GIVEN REQUEST —
Answer these from the text on Myanmar movie theaters below:
1. What did The Sein Myit Tar Cinema become?
2. In which century was The Thein Htaik Cinema erected?
3. Which material mars the exterior of The Thein Htaik?

EXCERPT TO READ —
Another relative absence, though maybe only noticeable to that slim subset of architecture enthusiast with an affection for them, is the movie theater. The last one in town - The Sein Myit Tar Cinema - had been turned into the local branch of Myanmar Apex Bank in the past year or so, replacing the leisurely pursuit of movie-going with the serious business of finance.

For history's sake, at least, the Art Deco exterior of The Sein Myit Tar has been kept intact, a visual reminder of the cinematic pleasures once shared within. But only for those old enough to know it.

Now you know it, too.

A quintessential Myanmar Art Deco movie theater, whose name I forgot to record.

Monday, September 12, 2016

The Thein Htaik Cinema - Lashio, Shan State, Myanmar

Rounding out the trio of active stand-alone movie theaters in Lashio is one that differs markedly from the majority of Myanmar's mid-century cinema stock. Go figure! It's not actually a mid-century movie theater at all, nor was it designed in either of the hallmark Art Deco or International Style which, in Myanmar, are so indicative of the form.

The Thein Htaik Cinema was erected in the 21st century, probably the first single screen stand-alone to arise in the country since the 2000's began. True to the era, it bears none of the aesthetic charms that most older Myanmar theaters come standard with, and all the drawbacks of contemporary stock architecture, with one particularly biting shortcoming - Lashio's unfortunately easy access to cheap Chinese building materials.   

The Thein Htaik Cinema looks like it was ripped straight off of a Chinese mass construction site, the prevailing aesthetic logic of which is whatever the building, slap some glazed tile, vinyl panels and/or imitation varnished stone onto the facade and call it a castle. It's the latter material that mars the exterior of The Thein Htaik, a decor that announces the accumulation of wealth sans any accompanying notions of good taste, not unlike much of its freshly constructed ilk throughout China. Add some vertical strips of tinted glass, and voila - we've managed to achieve an opaque gangland sort of look.

DATA —
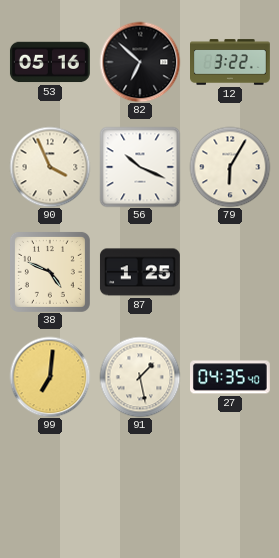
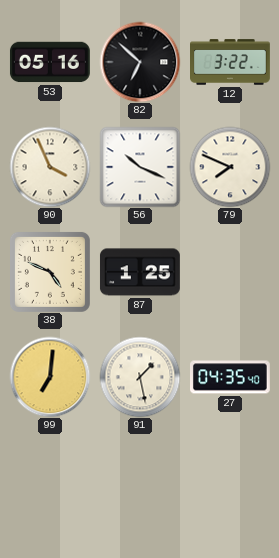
79: 6:05 -> 7:49
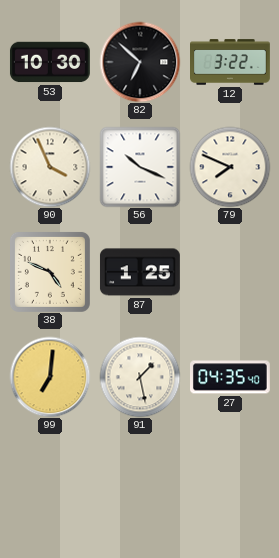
53: 05:16 -> 10:30
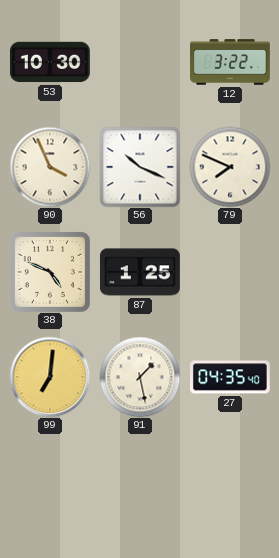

RESULT —
1. The local branch of Myanmar Apex Bank.
2. The 21st century.
3. Imitation varnished stone.